Copy out all of the records. Keep every word exact.

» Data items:
■ ■ ■ ■

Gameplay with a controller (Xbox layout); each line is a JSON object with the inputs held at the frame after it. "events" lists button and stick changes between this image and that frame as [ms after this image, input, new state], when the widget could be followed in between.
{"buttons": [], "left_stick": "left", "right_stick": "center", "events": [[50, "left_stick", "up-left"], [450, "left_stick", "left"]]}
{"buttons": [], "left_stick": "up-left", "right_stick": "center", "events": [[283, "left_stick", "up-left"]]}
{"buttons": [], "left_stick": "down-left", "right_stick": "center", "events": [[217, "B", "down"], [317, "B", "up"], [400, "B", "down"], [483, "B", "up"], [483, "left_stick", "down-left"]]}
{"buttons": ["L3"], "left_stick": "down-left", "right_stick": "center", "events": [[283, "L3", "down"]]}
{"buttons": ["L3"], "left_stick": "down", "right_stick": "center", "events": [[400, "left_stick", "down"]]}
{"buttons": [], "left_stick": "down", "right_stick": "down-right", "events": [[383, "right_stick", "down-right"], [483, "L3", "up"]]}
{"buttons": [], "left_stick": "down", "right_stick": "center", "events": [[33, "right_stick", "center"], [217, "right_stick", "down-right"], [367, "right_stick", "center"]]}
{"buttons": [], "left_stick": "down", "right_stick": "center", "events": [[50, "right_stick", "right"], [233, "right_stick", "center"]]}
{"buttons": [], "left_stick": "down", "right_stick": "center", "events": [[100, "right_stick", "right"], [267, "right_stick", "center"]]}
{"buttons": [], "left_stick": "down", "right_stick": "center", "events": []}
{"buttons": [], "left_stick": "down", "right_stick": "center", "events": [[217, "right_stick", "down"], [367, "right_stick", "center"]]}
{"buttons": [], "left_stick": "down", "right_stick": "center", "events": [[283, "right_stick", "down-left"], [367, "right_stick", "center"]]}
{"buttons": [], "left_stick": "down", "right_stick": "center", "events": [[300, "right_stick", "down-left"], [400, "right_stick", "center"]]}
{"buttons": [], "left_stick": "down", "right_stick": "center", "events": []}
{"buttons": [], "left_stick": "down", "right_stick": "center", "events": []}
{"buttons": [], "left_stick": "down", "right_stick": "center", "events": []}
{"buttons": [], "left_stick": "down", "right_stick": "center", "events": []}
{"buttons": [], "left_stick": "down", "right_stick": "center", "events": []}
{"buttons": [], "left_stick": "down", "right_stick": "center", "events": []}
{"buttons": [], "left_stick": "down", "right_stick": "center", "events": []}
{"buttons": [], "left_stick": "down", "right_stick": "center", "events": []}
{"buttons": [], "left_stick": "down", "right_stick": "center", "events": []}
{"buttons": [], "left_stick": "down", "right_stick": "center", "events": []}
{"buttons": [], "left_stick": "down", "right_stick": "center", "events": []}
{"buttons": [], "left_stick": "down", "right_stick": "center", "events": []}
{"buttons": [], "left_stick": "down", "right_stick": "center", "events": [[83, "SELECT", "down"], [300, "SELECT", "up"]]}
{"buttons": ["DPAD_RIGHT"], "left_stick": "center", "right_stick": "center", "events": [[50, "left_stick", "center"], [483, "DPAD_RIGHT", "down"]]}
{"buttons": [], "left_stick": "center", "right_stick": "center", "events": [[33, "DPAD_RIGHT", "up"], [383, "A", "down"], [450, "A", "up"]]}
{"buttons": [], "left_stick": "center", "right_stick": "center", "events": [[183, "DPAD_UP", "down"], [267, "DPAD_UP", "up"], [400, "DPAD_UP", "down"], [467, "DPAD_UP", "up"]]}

■ ■ ■ ■

» Solution to this task:
Gameplay with a controller (Xbox layout); each line is a JSON object with the inputs held at the frame after it. "events" lists button and stick changes between this image and that frame as [ms after this image, input, new state], when the widget could be followed in between.
{"buttons": [], "left_stick": "left", "right_stick": "center", "events": [[50, "left_stick", "up-left"], [450, "left_stick", "left"]]}
{"buttons": [], "left_stick": "up-left", "right_stick": "center", "events": [[283, "left_stick", "up-left"]]}
{"buttons": [], "left_stick": "down-left", "right_stick": "center", "events": [[217, "B", "down"], [317, "B", "up"], [400, "B", "down"], [483, "B", "up"], [483, "left_stick", "down-left"]]}
{"buttons": ["L3"], "left_stick": "down-left", "right_stick": "center", "events": [[283, "L3", "down"]]}
{"buttons": ["L3"], "left_stick": "down", "right_stick": "center", "events": [[400, "left_stick", "down"]]}
{"buttons": [], "left_stick": "down", "right_stick": "down-right", "events": [[383, "right_stick", "down-right"], [483, "L3", "up"]]}
{"buttons": [], "left_stick": "down", "right_stick": "center", "events": [[33, "right_stick", "center"], [217, "right_stick", "down-right"], [367, "right_stick", "center"]]}
{"buttons": [], "left_stick": "down", "right_stick": "center", "events": [[50, "right_stick", "right"], [233, "right_stick", "center"]]}
{"buttons": [], "left_stick": "down", "right_stick": "center", "events": [[100, "right_stick", "right"], [267, "right_stick", "center"]]}
{"buttons": [], "left_stick": "down", "right_stick": "center", "events": []}
{"buttons": [], "left_stick": "down", "right_stick": "center", "events": [[217, "right_stick", "down"], [367, "right_stick", "center"]]}
{"buttons": [], "left_stick": "down", "right_stick": "center", "events": [[283, "right_stick", "down-left"], [367, "right_stick", "center"]]}
{"buttons": [], "left_stick": "down", "right_stick": "center", "events": [[300, "right_stick", "down-left"], [400, "right_stick", "center"]]}
{"buttons": [], "left_stick": "down", "right_stick": "center", "events": []}
{"buttons": [], "left_stick": "down", "right_stick": "center", "events": []}
{"buttons": [], "left_stick": "down", "right_stick": "center", "events": []}
{"buttons": [], "left_stick": "down", "right_stick": "center", "events": []}
{"buttons": [], "left_stick": "down", "right_stick": "center", "events": []}
{"buttons": [], "left_stick": "down", "right_stick": "center", "events": []}
{"buttons": [], "left_stick": "down", "right_stick": "center", "events": []}
{"buttons": [], "left_stick": "down", "right_stick": "center", "events": []}
{"buttons": [], "left_stick": "down", "right_stick": "center", "events": []}
{"buttons": [], "left_stick": "down", "right_stick": "center", "events": []}
{"buttons": [], "left_stick": "down", "right_stick": "center", "events": []}
{"buttons": [], "left_stick": "down", "right_stick": "center", "events": []}
{"buttons": [], "left_stick": "down", "right_stick": "center", "events": [[83, "SELECT", "down"], [300, "SELECT", "up"]]}
{"buttons": ["DPAD_RIGHT"], "left_stick": "center", "right_stick": "center", "events": [[50, "left_stick", "center"], [483, "DPAD_RIGHT", "down"]]}
{"buttons": [], "left_stick": "center", "right_stick": "center", "events": [[33, "DPAD_RIGHT", "up"], [383, "A", "down"], [450, "A", "up"]]}
{"buttons": [], "left_stick": "center", "right_stick": "center", "events": [[183, "DPAD_UP", "down"], [267, "DPAD_UP", "up"], [400, "DPAD_UP", "down"], [467, "DPAD_UP", "up"]]}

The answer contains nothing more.